The short-yardage sneak turned into the third-longest run of Prescott’s pro career, trailing only a 28-yarder against Jacksonville in 2018 and a 42-yard rush recorded against Washington in 2019. Perhaps more important, it was Prescott’s longest run since coming back from his 2020 ankle dislocation and compound fracture.

For a frightening fraction of a second at the end of the run, though, Prescott looked like he was going to try to do too much and lay a stiff-arm on approaching Chicago safety Eddie Jackson. Replays seem to indicate he thought better of it at the last moment, much to the relief of his teammates, who just got him back from a hand injury.

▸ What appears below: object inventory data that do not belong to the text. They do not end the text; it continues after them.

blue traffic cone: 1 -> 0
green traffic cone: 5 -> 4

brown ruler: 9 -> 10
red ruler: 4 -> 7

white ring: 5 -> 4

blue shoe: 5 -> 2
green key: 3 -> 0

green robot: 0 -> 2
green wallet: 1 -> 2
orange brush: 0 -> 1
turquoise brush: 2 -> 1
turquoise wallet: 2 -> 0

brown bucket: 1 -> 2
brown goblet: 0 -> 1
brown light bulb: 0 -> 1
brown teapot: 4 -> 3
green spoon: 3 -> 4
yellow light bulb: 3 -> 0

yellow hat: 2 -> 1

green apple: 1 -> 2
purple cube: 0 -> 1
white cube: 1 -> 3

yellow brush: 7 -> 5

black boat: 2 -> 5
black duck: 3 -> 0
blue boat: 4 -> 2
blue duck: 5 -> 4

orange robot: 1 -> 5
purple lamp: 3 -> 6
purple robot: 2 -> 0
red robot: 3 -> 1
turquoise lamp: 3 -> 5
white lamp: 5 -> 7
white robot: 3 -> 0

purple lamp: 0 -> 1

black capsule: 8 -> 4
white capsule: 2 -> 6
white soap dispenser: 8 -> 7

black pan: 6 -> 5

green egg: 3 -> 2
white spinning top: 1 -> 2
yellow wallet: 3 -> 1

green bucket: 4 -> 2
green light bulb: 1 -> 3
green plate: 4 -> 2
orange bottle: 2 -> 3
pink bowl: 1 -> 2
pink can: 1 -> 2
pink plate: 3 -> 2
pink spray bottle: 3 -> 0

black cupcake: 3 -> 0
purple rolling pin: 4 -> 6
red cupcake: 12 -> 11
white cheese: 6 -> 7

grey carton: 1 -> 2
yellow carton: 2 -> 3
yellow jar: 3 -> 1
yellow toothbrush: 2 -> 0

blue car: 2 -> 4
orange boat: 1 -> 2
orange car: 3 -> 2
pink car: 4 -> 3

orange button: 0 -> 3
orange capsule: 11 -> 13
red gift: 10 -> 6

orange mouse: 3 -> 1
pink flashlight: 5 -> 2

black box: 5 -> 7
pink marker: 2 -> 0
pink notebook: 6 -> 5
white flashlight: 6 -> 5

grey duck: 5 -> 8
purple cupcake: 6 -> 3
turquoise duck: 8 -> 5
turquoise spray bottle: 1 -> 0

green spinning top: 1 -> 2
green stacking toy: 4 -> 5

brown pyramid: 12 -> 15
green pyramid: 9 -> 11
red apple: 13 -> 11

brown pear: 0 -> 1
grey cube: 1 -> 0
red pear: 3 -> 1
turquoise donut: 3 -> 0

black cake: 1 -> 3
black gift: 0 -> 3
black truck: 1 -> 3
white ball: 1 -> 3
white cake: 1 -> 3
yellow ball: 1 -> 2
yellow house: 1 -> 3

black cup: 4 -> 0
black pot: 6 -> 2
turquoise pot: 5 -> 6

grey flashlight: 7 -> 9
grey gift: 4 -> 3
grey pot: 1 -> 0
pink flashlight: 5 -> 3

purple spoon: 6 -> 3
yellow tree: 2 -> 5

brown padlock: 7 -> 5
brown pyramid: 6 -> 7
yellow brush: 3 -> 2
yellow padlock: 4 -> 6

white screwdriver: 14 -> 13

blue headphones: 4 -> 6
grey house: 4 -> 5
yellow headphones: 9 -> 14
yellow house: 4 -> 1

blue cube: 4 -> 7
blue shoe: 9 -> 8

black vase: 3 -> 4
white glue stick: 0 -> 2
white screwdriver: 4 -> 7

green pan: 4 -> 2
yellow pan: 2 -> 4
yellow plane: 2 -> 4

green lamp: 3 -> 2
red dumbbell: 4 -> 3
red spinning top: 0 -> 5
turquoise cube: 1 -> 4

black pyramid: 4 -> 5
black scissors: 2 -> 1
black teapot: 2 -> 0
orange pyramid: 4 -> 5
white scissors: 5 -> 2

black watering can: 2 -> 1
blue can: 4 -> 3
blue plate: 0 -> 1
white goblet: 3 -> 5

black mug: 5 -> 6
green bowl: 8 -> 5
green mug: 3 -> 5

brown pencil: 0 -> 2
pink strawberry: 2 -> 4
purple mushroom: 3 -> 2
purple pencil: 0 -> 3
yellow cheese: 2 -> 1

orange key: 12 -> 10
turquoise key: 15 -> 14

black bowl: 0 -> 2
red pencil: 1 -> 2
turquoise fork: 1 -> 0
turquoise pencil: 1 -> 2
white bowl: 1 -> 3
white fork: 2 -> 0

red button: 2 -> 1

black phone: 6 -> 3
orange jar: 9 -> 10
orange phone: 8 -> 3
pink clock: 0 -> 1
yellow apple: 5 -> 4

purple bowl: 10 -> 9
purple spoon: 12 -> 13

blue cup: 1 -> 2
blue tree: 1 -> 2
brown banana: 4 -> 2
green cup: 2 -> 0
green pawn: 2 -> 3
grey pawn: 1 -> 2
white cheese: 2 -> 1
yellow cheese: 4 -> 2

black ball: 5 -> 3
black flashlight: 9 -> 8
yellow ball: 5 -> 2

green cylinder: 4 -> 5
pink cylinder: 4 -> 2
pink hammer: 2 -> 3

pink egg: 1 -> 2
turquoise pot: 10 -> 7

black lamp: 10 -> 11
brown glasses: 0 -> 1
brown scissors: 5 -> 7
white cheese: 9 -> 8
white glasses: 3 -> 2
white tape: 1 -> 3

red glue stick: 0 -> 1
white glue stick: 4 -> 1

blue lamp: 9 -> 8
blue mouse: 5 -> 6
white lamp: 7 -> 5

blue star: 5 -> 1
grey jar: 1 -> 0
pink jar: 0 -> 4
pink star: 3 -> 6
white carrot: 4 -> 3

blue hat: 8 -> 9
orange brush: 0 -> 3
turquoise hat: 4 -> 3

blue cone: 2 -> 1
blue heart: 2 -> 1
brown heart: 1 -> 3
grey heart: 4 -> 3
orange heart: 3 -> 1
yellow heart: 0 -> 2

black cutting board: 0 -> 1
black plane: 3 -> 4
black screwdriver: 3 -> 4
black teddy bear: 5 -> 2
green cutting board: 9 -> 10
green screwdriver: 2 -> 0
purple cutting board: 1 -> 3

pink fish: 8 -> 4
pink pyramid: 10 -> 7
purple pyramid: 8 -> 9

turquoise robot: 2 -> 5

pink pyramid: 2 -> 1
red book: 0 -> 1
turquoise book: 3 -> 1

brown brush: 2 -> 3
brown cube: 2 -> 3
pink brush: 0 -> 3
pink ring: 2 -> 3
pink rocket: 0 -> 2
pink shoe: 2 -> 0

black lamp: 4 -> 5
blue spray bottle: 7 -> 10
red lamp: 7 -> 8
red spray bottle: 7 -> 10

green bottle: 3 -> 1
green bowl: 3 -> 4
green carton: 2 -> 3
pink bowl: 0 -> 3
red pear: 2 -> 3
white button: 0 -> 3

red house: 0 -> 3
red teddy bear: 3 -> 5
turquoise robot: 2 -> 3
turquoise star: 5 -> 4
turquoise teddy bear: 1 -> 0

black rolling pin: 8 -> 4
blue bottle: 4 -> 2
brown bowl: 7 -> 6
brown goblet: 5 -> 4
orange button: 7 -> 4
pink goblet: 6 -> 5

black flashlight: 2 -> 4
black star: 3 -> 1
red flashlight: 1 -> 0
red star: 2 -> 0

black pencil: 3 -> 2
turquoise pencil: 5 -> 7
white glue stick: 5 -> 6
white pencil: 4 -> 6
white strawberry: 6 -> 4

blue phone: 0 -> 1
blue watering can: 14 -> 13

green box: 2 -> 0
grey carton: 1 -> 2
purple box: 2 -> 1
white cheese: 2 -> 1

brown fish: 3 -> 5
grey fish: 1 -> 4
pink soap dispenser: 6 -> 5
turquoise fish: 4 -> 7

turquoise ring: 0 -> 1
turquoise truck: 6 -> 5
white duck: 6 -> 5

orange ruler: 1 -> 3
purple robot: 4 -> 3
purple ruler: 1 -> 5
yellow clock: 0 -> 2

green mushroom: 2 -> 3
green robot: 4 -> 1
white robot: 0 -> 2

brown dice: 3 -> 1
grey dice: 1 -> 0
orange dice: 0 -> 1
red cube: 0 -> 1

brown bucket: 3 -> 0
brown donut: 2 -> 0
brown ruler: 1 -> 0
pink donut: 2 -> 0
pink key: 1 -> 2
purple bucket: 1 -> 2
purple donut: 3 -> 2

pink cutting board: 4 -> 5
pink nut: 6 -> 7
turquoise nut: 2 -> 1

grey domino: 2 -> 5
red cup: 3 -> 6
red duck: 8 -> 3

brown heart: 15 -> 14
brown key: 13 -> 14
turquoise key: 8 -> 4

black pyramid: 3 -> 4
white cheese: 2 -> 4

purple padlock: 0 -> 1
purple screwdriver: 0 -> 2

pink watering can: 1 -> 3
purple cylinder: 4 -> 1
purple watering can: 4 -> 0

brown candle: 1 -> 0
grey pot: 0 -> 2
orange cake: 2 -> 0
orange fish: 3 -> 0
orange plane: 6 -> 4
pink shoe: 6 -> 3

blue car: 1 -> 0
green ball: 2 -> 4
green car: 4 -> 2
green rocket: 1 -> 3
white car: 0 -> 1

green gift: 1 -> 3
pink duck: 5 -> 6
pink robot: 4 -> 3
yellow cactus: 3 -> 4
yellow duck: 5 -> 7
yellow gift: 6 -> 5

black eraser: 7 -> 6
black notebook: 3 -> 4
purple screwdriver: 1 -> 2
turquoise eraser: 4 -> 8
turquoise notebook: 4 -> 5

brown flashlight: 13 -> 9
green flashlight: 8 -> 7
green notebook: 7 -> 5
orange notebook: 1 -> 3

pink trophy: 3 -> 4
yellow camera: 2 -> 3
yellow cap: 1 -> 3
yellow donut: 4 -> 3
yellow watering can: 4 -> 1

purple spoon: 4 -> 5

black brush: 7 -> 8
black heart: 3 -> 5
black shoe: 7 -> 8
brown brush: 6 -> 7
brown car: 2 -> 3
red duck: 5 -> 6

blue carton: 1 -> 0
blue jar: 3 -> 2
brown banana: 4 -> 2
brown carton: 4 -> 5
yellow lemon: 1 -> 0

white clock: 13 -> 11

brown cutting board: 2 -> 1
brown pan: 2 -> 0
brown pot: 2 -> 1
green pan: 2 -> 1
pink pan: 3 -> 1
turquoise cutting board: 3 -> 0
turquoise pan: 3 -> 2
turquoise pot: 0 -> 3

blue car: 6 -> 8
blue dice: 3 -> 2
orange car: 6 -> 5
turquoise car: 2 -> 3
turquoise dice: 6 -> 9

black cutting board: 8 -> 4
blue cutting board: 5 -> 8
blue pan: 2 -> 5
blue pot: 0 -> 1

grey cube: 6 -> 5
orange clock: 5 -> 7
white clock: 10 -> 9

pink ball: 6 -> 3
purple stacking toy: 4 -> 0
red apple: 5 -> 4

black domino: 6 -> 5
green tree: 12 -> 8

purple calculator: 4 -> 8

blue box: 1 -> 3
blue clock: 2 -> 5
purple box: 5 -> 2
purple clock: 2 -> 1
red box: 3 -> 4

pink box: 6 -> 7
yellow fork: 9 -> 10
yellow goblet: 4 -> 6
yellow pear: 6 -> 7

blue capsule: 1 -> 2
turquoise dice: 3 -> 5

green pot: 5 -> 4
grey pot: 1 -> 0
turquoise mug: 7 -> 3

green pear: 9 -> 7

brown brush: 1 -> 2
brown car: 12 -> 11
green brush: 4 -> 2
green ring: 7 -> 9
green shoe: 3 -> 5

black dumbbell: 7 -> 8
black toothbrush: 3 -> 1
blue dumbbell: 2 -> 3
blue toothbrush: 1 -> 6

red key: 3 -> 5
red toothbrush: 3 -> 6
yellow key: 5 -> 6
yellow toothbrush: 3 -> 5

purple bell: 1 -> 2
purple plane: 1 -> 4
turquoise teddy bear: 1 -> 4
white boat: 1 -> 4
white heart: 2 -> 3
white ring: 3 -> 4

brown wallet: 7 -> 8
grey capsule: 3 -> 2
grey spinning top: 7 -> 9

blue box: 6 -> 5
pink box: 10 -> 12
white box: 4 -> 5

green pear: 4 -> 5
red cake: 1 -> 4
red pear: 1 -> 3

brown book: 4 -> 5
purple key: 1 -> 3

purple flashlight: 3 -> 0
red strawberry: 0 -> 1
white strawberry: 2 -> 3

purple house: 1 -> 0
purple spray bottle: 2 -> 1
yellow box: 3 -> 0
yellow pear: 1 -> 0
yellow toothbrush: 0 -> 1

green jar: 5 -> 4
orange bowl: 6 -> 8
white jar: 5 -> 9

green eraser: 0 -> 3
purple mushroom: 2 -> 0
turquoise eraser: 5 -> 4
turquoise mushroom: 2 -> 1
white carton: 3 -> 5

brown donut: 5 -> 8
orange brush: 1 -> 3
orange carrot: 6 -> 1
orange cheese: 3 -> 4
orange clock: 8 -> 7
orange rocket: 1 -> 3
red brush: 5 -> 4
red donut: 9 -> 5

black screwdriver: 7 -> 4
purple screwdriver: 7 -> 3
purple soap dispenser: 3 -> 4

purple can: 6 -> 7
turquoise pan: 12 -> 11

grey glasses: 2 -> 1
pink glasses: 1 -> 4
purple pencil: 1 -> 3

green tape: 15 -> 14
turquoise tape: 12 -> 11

“I’m not a fan of that,” receiver CeeDee Lamb shared. “I’m not, and I’ll be the first to say that. I mean, that was great that we got the first down, et cetera. But I’m not… not really nervous, I just don’t know what’s going to happen. I have all of the faith in my quarterback; I’m sure no one else is a fan of that either.”

Moore joked about it in his weekly press conference.

“Yeah, he’s going to get me in trouble,” Moore laughed.

As it was, Prescott didn’t come away from the ensuing tackle completely unscathed.

Jackson stepped on Prescott’s non-throwing hand after hurling him to the sideline turf. Thankfully, the wound seemed to be just superficial.

It was a tough and gritty run that checked a lot of boxes: for the Dallas offense as a unit, for Prescott personally, for Cowboys fans waiting to see if No. 4 could still be an effective dual-threat, even for Jerry Jones.

“I thought Dak played his best game of the year,” McCarthy summed up.

Prescott could always utilize his legs before his ankle injury; now he’s shown that weapon is still very much in his arsenal.

“I know who I am, and I know what I am capable of,” Prescott said.

He ended the day with only five carries for 34 yards. But between the I’m-baa-ack touchdown and the sucker-punch QB sneak that traveled a quarter of the field, Prescott made the most of his ground-game opportunities.

“He’s going to mix in a few of them here and there,” said Moore. “He’s not going to be the 15-attempt guy, but he’s going to get a couple when we need it.”